The topic keyword sets obtained by the two schemes are likely to have repeated keywords, or a certain keyword is a subset of another keyword, and in order to prevent result redundancy, deduplication needs to be performed.
In an implementation manner of this embodiment, the generating a video tag of the video data according to the aggregation of the first feature tag and the second feature tag includes: clustering the first feature tags according to a preset parent-level tag to obtain sub-tags of multiple categories, wherein the first feature tags comprise a plurality of content tags and a plurality of action tags; calculating the confidence coefficient of the parent label by adopting the child label, and selecting the appointed parent label with the maximum confidence coefficient; calculating the relevance between the label text of each sub-label under the appointed parent label and the key words, and selecting M appointed key words of which the relevance meets a preset condition, wherein the second characteristic label comprises N key words, N is not less than M, and M and N are positive integers; and aggregating the first characteristic label and the M specified keywords into a video label of the video data.
Optionally, selecting M designated keywords whose correlations meet the preset conditions includes: and selecting a first keyword set with the correlation larger than a first threshold value and a second keyword set with the correlation smaller than a second threshold value to obtain M appointed keywords.
And establishing a parent label system aiming at the content and the action label of the video. The parent tags are used to summarize broad themes of the tags, such as food, sports, make-up, travel, and the like. And performing content theme correction on the video content tags and the action tags through the parent tags, classifying the predicted tags according to the parent tags, counting the confidence sums of the sub-tags contained under different parent tags, sequencing, selecting topN parent tags with the highest confidence as the theme of the video segment, and excluding the sub-tags under the other parent tags.

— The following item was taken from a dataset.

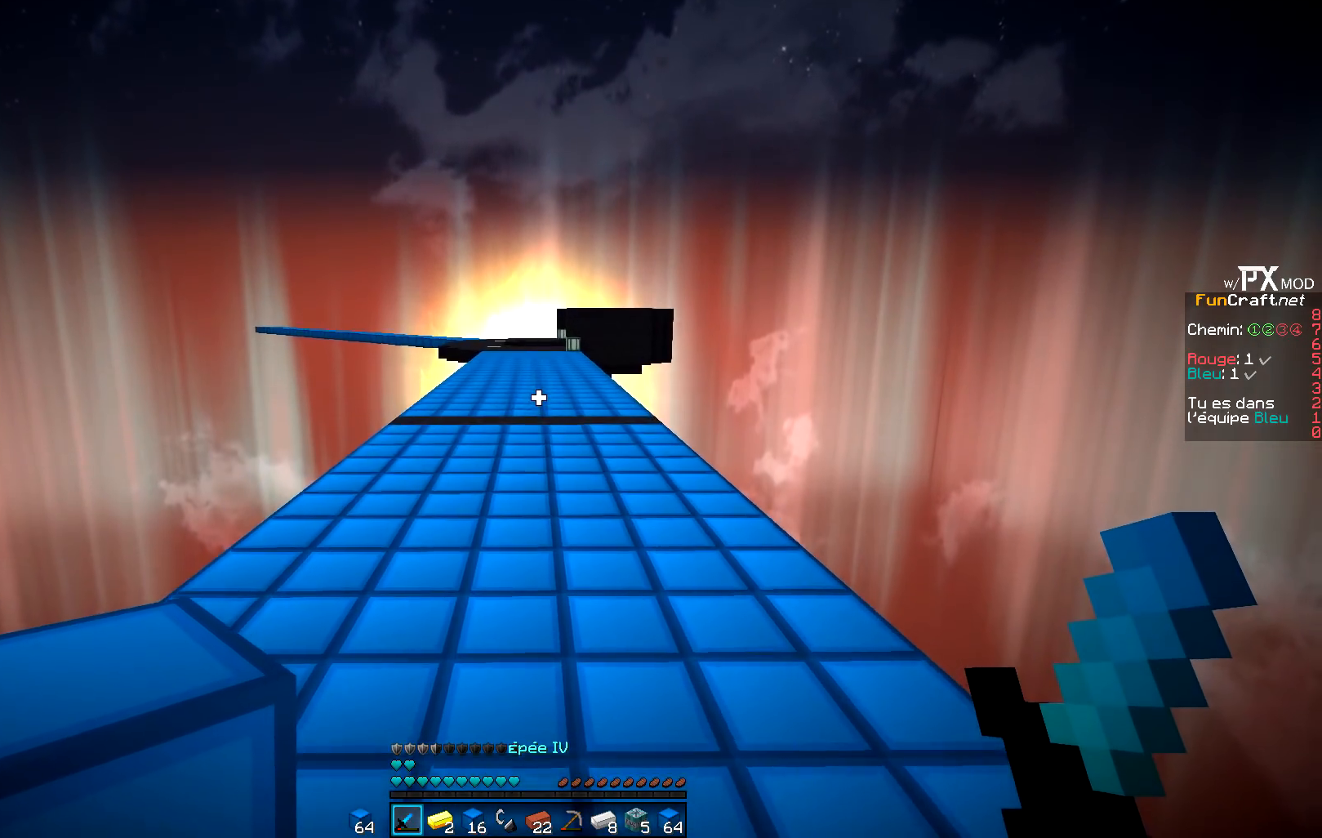
{"keys": ["z"], "events": []}
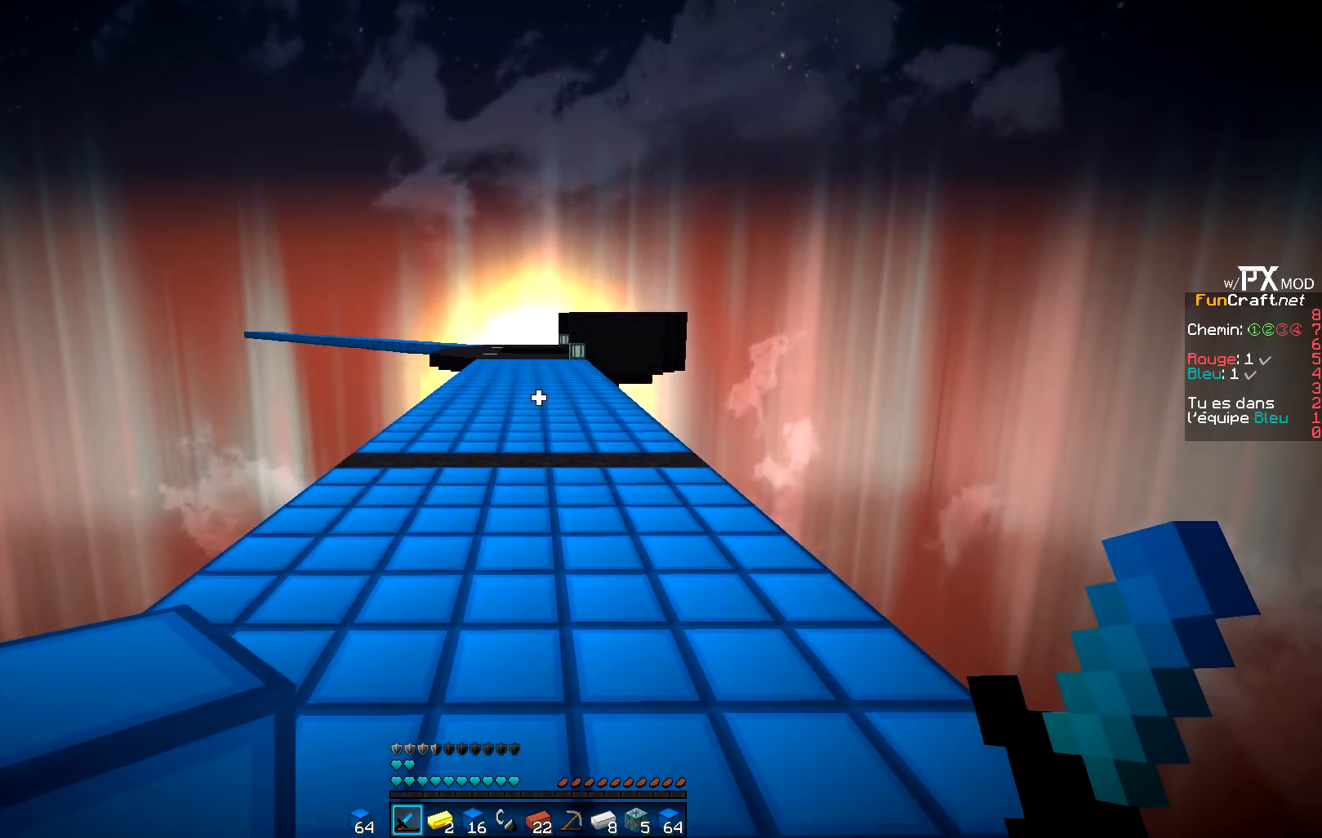
{"keys": ["d", "z"], "events": [[383, "d", "down"]]}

The video content and the video actions may correspond to the same parent tag. In one example, a video may be for a food, so its content tags in the model may be hamburger, cola, steak, etc., and action tags may be for meals, vegetables, stirring, etc. The parent class labels are all Food & Dr i nk. The parent class labels reflect the rough subject of the video, and the content and action labels reflect the specific content of the video.
Aiming at the keywords extracted from the text, the correlation between the keywords and the classification label text obtained by the video can be calculated, and the cosine similarity is calculated after the words of Word2Vec fully pre-trained on a large amount of texts are mapped by an embedded model.
Figure BDA0002943830690000111
The text vectors of the first feature label and the second feature label are respectively a and b, and the text vectors are extremely high in correlation, so that the description is very close to the theme and can be retained, but repeated attention is needed. And if the correlation is extremely low, the newly-appeared hot words, names and the like are possible, and the hot words, the names and the like are reserved by setting a threshold value and are expanded into a tag system.
Fig. 3 is a flowchart of a scheme according to an embodiment of the present invention, and a multi-modal video classification labeling technique is constructed from multiple aspects of video content classification, video action recognition, and text content extraction for short video data based on two modalities, i.e., video content and description text, so that a label generated for a short video is more accurate and complete and is not limited to a fixed label system. Aiming at the video mode, the human body action in the short video content and the short video is respectively identified, a video content label and a video action label are constructed, and the video is labeled as comprehensively as possible. And aiming at the text mode, performing key entity extraction and new word discovery on the text, and supplementing the acquired content as a label to obtain a final label.
By adopting the scheme of the embodiment, the tags obtained in a bimodal mode are effectively aggregated, useless contents are filtered, the tag system is enriched, the video and text bimodal complementary characteristics are fully combined, classification and extraction processes are respectively constructed, rich and comprehensive tags are provided for videos, the defect of a fixed tag system is overcome, emerging keywords are extracted by utilizing the flexible characteristics of texts, and the tag system is further updated and enriched while the videos are comprehensively labeled.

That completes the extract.